In 1888 the French scientists E. Roux and A. Yersin established that the causative agent of diphtheria produces a biological toxin, and they determined its importance in the development of the disease. In 1890 the German scientist, E. Behring, and the Japanese, S. Kitasato, by means of successive injections of small doses of tetanus and diphtheria toxin into animals, prepared the corresponding immune sera which could protect the animals from lethal poisonings with toxins. At the Pasteur Institute, Roux obtained an anti-diphtheric serum and used it for treating diphtheria in children. These discoveries provided the basis for the production of medicinal sera against botulism, anaerobic infections, venomous snake bite, etc.
German scientist P. Ehrlich (1854-1915) created the theory of humoral immunity from which arose a prolonged difference of opinion dividing the scientists into two schools: supporters of Ehrlich and his opponents headed by Metchnikoff. The controversy stimulated a rapid series of investigations on the problems of immunity, the results of which were of great practical importance. More improved laboratory diagnostic methods of infectious diseases were devised, and vaccines were obtained against enteric fever, cholera, plague, and other diseases. Due to widespread discussions, it was established that insusceptibility to infectious diseases depends on cellular as well as humoral immunity. In 1908 both Metchnikoff and Ehrlich were awarded the Nobel prize for elaborating the science of immunity.
The scientists who discovered the causative agents of a number of infectious diseases have performed great services for the advancement of medical microbiology. One of them was D. Ivanovsky (1864-1920), who laid the foundations for the study of a new field in biology, the study of viruses. In 1892, while working on the problem of tobacco mosaic disease which had caused great damage to tobacco plantations, Ivanovsky established that this disease, widespread in the Crimea, is produced by a virus which has a high virulence and a strictly selective activity.

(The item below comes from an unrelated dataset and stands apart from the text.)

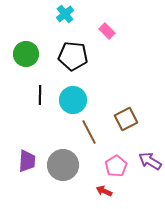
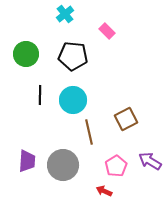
brown line: rotated 15 degrees clockwise
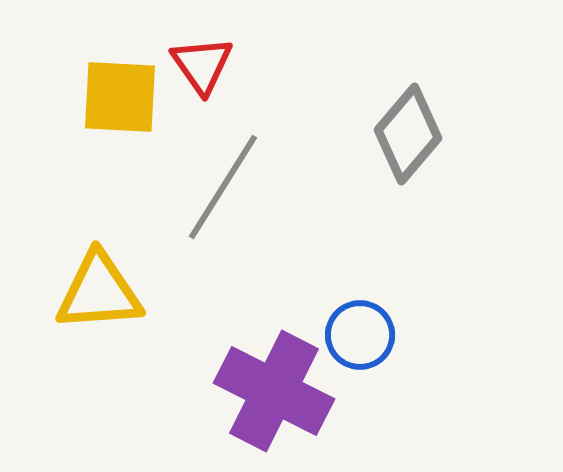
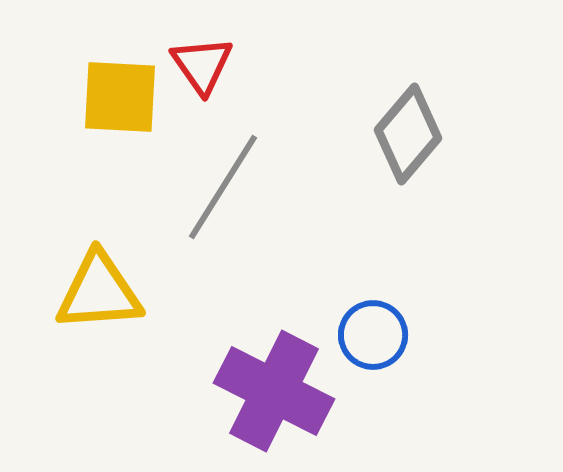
blue circle: moved 13 px right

This discovery showed that organisms exist together with the cellular forms which are invisible in ordinary light microscopes. They pass through filters of small pore size and lack a cellular structure.

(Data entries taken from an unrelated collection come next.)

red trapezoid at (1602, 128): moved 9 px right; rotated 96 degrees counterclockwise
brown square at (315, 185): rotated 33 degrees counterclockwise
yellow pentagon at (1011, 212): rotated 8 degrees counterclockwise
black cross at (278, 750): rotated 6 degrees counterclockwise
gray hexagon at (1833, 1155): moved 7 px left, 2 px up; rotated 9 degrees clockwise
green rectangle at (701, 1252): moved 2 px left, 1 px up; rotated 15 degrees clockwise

Within six years after the discovery, M. Beijerinck confirmed similar data as that obtained by the russian scientist. Due to the outstanding investigations of Beijerinck, Loeffler, and Frosch in 1897 the virus aetiology of foot-and-mouth disease was established. Later on, the causative agents of many virus infections of man, animals and plants were discovered and studied.
In the 20th century very important investigations were made in the field of specific prophylaxis of infectious diseases. In 1924-1925, G. Ramon devised a method for the preparation of anatoxins (toxins rendered non-toxic by formalin). With their help immunization against diphtheria and tetanus was successfully carried out. Vaccine preparations were received from live, but attenuated, causative agents of tuberculosis (Calmette and Guerin, 1919), plague (Girard and Robic, 1931), yellow fever (Taylor, 1936), tularaemia (Gaisky, 1939), and a number of other vaccines.
Investigations which permitted the practical introduction of salvarsan (Ehrlich), bacteriophages (D'Herelle), sulphonamides (Domagk and others), penicillin (Fleming, Chain, Florey), and other antibiotics are highly appraised and it is due to the application of these drugs that modern medicine achieved great success in the treatment of infectious diseases.
The development in the last thirty years of the genetics of micro-organisms and viruses, as a result of which the biochemical mechanisms of heredity and variation were revealed, should be considered a new stage in microbiology.
The successes of microbiology contributed immensely to the development of the study of infectious diseases, epidemiology, virology, immunology, surgery, hygiene, etc. It can be said without exaggerating that at present there is no medical science which could have progressed without the development of microbiology.